(Stored data entries)
---+---

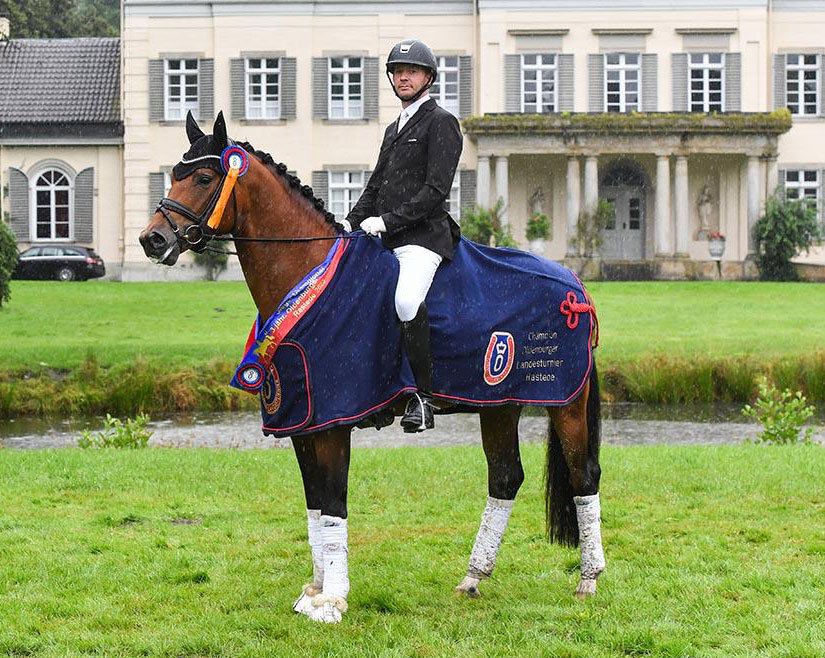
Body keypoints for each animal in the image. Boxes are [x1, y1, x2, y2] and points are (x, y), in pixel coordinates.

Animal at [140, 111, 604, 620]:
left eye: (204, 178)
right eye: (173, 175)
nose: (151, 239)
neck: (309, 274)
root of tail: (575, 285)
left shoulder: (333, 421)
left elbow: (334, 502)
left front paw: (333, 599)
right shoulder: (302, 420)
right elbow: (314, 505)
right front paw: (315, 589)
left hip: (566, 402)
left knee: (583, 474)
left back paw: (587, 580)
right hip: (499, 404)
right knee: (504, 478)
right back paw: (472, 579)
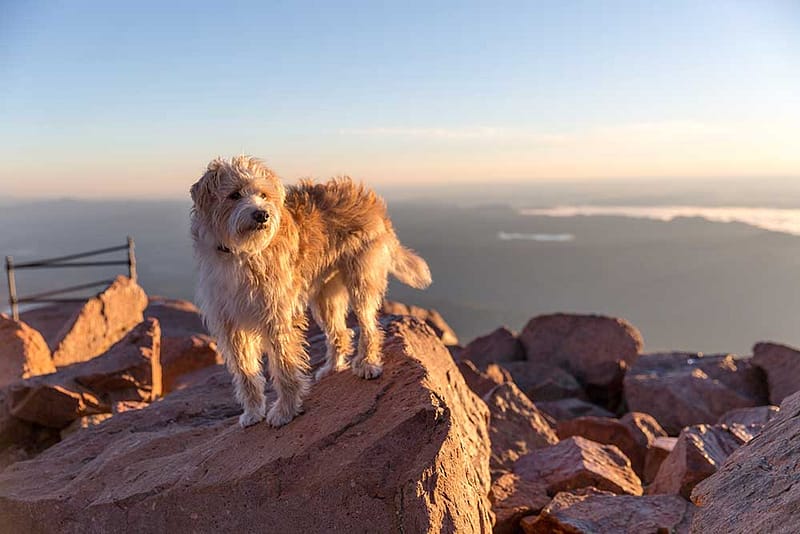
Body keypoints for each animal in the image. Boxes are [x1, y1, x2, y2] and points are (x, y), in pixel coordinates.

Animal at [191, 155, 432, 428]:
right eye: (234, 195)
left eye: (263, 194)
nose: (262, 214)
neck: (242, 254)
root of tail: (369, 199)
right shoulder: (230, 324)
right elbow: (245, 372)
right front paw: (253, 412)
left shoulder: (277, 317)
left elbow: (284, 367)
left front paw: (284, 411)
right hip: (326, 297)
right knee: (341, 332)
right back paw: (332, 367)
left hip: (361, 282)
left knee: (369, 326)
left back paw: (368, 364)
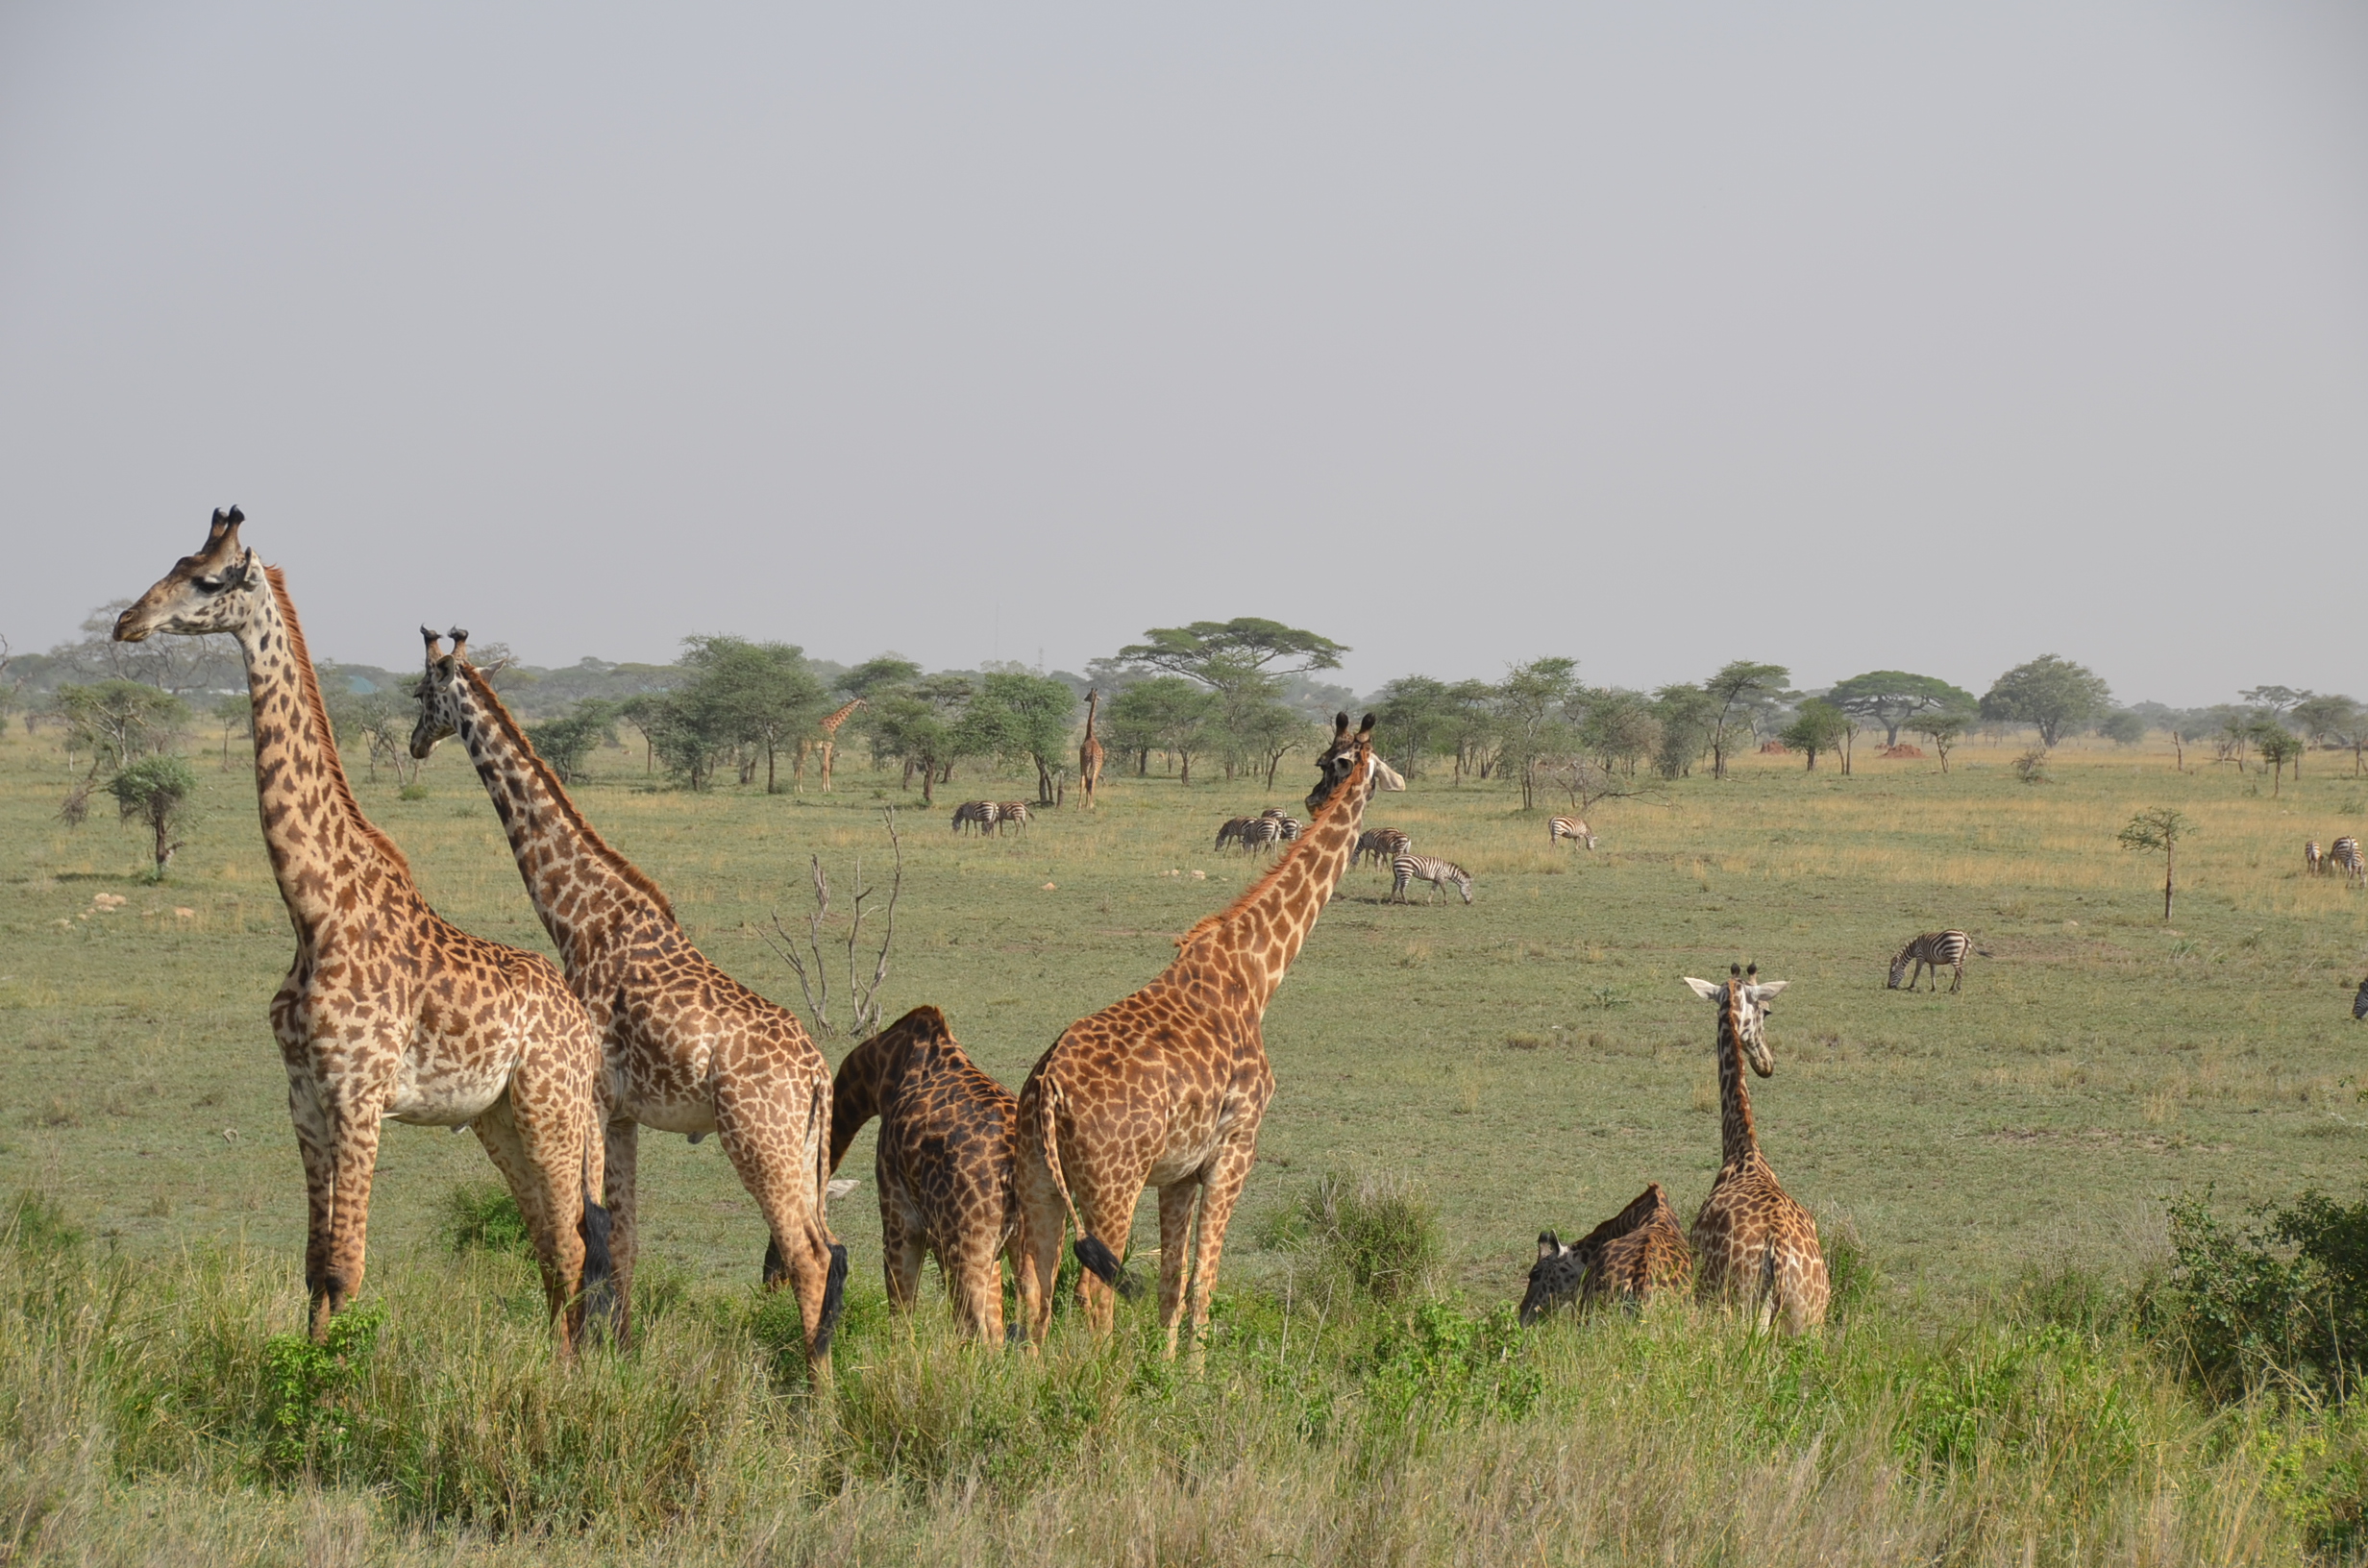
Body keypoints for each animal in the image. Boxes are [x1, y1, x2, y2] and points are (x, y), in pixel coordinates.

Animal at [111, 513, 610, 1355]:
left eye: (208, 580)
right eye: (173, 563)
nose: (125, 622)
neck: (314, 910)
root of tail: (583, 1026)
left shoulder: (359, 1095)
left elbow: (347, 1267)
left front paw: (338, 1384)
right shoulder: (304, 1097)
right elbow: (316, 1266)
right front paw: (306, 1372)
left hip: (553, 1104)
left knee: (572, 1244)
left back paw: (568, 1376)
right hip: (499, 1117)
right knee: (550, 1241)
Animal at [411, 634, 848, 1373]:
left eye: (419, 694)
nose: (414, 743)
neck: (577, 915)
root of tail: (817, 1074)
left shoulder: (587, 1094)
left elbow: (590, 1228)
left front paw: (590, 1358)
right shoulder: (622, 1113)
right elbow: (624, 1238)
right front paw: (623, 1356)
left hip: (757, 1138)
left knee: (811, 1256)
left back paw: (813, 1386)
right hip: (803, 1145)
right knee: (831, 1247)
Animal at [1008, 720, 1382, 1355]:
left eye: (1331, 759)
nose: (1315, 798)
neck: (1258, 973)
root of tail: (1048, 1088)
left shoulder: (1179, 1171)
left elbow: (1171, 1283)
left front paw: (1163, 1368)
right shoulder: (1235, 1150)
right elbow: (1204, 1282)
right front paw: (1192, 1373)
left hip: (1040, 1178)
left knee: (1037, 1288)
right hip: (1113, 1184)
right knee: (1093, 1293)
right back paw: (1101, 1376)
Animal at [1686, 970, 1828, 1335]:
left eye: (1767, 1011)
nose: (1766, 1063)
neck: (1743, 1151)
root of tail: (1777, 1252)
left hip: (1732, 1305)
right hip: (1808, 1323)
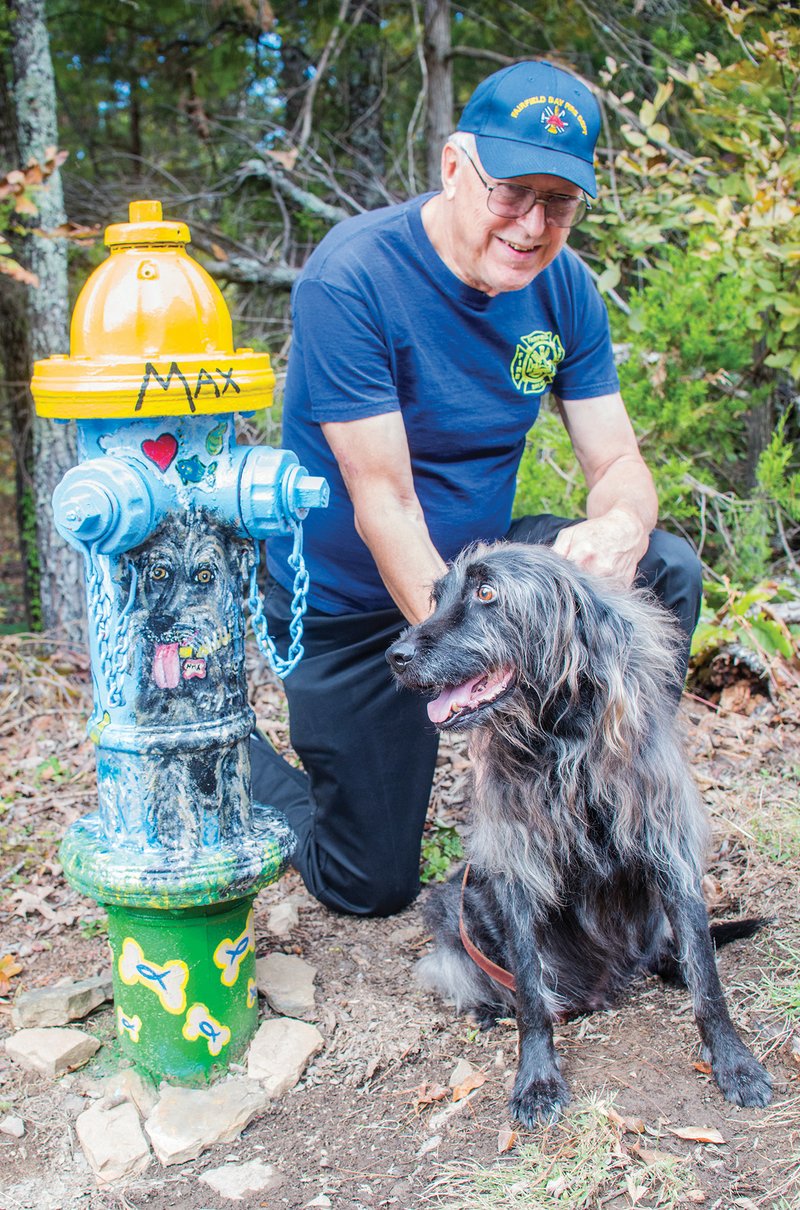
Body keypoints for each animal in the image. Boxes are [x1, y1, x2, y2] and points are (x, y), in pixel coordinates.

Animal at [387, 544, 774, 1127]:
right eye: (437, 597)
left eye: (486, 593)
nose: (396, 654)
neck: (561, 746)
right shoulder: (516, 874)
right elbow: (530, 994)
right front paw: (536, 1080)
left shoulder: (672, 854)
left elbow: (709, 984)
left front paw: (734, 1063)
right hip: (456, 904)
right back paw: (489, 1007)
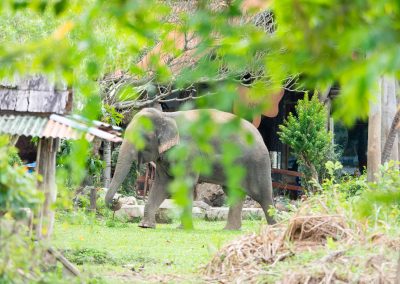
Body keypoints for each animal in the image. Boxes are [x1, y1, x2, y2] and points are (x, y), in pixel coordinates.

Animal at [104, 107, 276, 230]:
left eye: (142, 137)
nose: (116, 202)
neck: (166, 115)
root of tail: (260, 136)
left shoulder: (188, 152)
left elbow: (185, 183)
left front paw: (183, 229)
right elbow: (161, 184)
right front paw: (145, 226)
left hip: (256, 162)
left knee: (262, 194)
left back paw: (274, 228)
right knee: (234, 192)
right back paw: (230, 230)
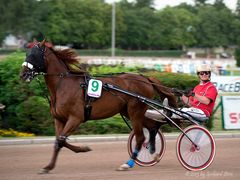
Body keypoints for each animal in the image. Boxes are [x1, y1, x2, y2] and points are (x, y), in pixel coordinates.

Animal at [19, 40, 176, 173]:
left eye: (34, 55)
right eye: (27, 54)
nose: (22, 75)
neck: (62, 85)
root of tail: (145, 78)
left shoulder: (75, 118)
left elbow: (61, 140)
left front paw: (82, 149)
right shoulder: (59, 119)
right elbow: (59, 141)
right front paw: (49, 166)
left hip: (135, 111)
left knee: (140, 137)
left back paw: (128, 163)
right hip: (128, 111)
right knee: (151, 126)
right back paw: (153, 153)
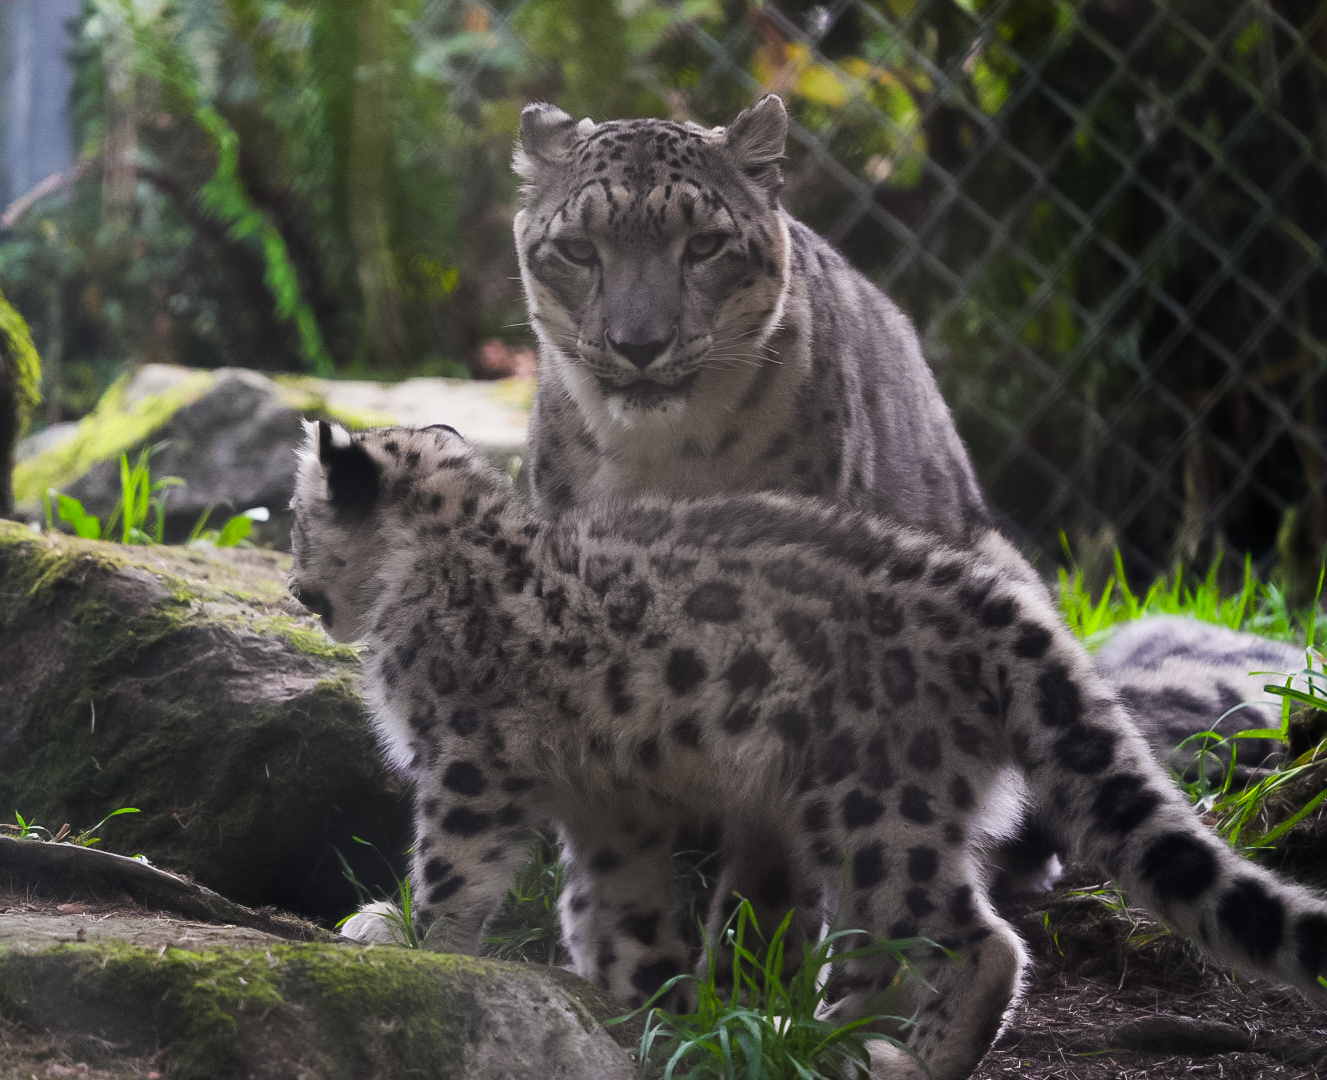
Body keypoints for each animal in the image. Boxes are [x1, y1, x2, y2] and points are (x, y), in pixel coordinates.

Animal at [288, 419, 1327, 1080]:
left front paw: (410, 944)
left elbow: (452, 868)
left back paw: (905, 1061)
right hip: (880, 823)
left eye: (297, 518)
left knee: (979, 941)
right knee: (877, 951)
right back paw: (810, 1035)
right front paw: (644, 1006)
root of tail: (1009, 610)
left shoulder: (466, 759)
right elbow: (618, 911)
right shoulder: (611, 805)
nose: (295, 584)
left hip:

---+---

* [Problem to work on]
Would you output, from the records above, exactly the run of lines that starts at the line containing "left front paw: (338, 1384)" and ends at the line containing "right hip: (1808, 1323)", and only that run?

* [Result below]
left front paw: (338, 1384)
right shoulder: (304, 1097)
right elbow: (316, 1266)
right front paw: (306, 1372)
left hip: (553, 1104)
left knee: (572, 1244)
left back paw: (568, 1376)
right hip: (499, 1117)
right knee: (550, 1241)
Animal at [411, 634, 848, 1373]:
left eye: (419, 694)
nose: (414, 743)
neck: (577, 915)
root of tail: (817, 1074)
left shoulder: (587, 1094)
left elbow: (590, 1228)
left front paw: (590, 1358)
right shoulder: (622, 1113)
right elbow: (624, 1238)
right front paw: (623, 1356)
left hip: (757, 1138)
left knee: (811, 1256)
left back paw: (813, 1386)
right hip: (803, 1145)
right knee: (831, 1247)
Animal at [1008, 720, 1382, 1355]:
left eye: (1331, 759)
nose: (1315, 798)
neck: (1258, 973)
root of tail: (1048, 1088)
left shoulder: (1179, 1171)
left elbow: (1171, 1283)
left front paw: (1163, 1368)
right shoulder: (1235, 1150)
right elbow: (1204, 1282)
right front paw: (1192, 1373)
left hip: (1040, 1178)
left knee: (1037, 1288)
right hip: (1113, 1184)
right knee: (1093, 1293)
right back paw: (1101, 1376)
Animal at [1686, 970, 1828, 1335]:
left eye: (1767, 1011)
nose: (1766, 1063)
neck: (1743, 1151)
root of tail: (1777, 1252)
left hip: (1732, 1305)
right hip: (1808, 1323)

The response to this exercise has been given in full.